Mortgage

State regulators praise CFPB

The Consumer Financial Protection Bureau is garnering praise from state regulators for streamlining the housing industry’s routine mortgage-origination disclosure forms.

The CFPB has spent the past year drafting, reviewing and testing various mortgage disclosure forms that will inevitably combine the Real Estate Settlement Procedures Act disclosure form with the Truth in Lending Act document.

The Conference of State Bank Supervisors in tandem with the American Association of Residential Mortgage Regulators, the American Council of State Savings Supervisors and the National Association of Consumer Credit Administrators lauded the merger of the documents, saying they’ve been calling for a more concise disclosure form for a while.

The point of the combined documents is to provide more clarity.

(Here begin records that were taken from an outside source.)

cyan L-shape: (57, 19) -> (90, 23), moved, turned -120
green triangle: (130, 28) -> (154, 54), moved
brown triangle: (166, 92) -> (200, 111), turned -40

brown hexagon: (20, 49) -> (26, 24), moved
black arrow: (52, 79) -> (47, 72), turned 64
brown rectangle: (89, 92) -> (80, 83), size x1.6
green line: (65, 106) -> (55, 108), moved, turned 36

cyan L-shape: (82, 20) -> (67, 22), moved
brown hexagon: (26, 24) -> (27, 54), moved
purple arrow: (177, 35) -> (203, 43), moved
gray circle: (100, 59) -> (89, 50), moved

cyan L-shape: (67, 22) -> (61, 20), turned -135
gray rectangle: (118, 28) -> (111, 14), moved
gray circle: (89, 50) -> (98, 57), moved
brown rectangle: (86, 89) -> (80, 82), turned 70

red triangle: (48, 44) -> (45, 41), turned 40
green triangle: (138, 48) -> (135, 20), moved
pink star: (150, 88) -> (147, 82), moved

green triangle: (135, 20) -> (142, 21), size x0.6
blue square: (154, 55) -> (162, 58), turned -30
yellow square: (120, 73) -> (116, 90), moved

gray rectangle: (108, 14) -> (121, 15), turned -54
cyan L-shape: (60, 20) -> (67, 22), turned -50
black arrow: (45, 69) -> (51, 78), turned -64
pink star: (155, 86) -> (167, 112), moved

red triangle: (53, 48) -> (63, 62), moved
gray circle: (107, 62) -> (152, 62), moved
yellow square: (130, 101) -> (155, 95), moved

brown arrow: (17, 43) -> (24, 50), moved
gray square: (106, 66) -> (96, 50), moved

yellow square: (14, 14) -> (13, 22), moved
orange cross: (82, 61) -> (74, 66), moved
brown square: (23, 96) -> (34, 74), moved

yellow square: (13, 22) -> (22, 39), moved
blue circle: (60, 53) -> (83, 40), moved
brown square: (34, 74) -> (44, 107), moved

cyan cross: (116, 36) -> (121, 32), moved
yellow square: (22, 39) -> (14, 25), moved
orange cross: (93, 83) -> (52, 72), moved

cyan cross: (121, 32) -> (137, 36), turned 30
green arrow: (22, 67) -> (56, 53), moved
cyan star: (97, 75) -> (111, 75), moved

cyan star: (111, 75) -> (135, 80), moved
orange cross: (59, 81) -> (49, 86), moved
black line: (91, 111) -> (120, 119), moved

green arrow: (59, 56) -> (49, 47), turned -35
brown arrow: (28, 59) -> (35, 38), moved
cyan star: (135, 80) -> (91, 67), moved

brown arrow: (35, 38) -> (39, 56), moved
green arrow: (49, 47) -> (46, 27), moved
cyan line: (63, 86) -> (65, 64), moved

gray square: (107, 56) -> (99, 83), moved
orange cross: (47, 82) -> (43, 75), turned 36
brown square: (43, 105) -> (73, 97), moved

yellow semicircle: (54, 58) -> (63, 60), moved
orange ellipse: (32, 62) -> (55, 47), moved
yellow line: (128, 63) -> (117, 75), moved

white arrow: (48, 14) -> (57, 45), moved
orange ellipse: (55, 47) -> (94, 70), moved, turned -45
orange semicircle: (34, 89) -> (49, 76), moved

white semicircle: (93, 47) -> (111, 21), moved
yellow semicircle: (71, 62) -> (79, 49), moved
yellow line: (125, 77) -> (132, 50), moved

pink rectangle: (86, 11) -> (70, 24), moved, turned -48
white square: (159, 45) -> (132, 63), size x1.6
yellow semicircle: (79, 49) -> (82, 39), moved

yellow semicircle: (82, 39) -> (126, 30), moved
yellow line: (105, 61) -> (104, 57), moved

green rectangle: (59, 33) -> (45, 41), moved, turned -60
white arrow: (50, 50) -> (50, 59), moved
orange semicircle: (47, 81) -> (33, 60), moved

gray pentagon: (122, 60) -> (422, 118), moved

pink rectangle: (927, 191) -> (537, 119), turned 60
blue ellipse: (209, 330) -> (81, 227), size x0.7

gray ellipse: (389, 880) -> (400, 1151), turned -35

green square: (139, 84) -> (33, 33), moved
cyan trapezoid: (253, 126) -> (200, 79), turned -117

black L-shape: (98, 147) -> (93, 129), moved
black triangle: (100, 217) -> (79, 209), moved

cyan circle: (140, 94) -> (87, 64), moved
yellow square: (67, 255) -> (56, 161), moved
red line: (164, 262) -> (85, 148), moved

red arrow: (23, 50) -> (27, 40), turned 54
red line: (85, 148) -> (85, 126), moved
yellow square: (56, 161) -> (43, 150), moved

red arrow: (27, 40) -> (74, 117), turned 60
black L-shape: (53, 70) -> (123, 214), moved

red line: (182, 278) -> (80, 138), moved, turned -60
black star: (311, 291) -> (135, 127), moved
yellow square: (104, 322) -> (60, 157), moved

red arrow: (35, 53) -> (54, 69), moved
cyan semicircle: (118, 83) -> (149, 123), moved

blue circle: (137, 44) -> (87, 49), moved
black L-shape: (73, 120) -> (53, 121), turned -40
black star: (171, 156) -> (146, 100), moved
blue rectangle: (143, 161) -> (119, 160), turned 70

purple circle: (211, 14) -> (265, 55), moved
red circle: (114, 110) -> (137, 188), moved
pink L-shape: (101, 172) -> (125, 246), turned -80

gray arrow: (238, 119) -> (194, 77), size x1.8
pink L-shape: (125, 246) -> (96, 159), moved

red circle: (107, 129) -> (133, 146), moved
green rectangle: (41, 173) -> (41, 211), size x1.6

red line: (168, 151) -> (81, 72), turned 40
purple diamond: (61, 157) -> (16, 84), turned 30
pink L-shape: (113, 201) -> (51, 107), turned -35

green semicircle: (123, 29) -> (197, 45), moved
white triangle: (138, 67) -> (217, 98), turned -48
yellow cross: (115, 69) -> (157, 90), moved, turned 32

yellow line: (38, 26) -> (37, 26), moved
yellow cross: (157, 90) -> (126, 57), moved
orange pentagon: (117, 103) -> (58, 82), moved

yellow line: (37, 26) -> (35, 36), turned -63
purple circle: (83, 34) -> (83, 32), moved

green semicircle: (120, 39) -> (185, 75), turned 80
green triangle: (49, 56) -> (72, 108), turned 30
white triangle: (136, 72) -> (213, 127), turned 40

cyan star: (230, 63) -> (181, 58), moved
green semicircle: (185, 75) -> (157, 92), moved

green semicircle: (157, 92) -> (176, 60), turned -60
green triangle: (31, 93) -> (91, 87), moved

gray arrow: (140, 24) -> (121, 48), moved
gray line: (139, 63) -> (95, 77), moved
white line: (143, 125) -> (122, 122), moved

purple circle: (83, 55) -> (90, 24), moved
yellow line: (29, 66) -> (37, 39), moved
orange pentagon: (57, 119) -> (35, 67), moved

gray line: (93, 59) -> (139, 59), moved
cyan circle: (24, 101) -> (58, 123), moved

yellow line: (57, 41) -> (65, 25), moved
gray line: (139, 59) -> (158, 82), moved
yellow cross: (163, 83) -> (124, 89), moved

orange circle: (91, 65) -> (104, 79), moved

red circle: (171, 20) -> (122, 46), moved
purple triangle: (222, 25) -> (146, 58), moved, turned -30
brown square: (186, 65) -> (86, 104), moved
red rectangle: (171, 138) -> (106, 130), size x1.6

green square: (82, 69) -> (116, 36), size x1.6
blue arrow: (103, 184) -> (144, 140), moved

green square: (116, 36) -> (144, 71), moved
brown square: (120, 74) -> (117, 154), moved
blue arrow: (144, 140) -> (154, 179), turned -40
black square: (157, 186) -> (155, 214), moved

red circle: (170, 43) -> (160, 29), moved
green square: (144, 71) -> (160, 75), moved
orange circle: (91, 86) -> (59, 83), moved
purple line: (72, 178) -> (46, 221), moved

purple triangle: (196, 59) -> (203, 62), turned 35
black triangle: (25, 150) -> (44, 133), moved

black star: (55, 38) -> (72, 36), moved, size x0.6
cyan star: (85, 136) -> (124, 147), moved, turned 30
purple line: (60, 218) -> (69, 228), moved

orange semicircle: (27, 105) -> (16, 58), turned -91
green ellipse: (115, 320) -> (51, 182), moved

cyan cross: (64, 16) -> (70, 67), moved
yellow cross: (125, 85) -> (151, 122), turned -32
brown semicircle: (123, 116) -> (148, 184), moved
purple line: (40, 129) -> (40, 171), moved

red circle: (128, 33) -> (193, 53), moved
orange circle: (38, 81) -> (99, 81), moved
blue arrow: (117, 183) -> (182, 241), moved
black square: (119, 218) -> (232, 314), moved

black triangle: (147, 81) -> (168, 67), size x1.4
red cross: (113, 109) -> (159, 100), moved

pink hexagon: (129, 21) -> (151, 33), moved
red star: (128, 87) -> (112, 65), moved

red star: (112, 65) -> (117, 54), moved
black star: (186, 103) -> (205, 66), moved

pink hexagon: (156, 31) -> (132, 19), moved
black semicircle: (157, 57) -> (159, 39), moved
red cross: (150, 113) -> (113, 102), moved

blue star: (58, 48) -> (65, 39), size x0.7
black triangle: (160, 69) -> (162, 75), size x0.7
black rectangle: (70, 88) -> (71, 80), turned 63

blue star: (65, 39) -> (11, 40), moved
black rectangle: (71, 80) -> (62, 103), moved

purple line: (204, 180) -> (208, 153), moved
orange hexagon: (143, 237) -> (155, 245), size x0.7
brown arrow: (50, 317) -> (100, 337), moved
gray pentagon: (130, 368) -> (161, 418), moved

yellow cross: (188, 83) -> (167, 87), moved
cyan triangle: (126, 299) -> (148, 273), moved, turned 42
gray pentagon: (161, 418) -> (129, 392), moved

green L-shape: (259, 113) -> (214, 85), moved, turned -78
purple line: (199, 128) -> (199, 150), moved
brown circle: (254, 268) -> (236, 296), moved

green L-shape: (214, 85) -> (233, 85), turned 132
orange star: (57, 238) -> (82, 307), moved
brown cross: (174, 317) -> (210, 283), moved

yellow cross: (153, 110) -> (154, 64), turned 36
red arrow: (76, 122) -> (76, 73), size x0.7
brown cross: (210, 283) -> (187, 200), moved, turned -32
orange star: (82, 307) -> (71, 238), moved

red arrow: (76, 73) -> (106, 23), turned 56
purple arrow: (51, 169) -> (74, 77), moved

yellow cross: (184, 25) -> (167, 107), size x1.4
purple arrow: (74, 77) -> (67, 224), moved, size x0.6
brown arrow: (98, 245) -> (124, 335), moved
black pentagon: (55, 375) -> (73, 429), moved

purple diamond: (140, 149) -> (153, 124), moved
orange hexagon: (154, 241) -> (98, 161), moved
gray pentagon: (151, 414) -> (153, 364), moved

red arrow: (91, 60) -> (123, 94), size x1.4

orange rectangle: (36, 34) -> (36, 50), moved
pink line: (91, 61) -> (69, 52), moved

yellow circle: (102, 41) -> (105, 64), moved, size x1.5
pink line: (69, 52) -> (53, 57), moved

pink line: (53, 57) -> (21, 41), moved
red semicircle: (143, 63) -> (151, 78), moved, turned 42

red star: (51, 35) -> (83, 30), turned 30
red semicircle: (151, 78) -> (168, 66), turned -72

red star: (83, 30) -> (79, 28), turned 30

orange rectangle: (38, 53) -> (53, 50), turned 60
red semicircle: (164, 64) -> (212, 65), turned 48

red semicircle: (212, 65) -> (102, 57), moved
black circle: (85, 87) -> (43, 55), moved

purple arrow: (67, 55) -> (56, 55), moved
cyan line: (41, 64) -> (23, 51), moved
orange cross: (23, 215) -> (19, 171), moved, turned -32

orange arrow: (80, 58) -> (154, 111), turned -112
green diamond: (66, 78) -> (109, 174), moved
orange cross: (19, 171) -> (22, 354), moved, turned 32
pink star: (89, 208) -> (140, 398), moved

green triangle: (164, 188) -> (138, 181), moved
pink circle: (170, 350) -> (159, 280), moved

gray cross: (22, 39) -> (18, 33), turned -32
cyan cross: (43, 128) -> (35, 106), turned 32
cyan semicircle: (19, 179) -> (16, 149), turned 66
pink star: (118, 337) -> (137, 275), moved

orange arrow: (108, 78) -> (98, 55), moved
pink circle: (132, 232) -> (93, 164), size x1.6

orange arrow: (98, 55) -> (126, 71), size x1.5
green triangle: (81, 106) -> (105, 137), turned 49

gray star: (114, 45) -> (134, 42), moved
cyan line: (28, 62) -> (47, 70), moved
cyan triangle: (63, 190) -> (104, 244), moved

“The incongruent disclosure requirements, language, and definitions in RESPA and TILA have long been recognized by regulators, lenders, and consumers as problematic aspects of the mortgage origination process,” the regulators stated in their letter. “Developing a solution to streamline the requirements contained in the standards has been the focus of various proposals, studies, congressional hearings, and other public engagement. State regulators, for their part, have long felt the impact of the discrepancies while enforcing these statutes.”

Still, the regulators, like industry trade groups, advised the CFPB to tread lightly when creating requirements for the mortgage finance industry to ensure guidelines will not have the unintended effect of cutting off credit access.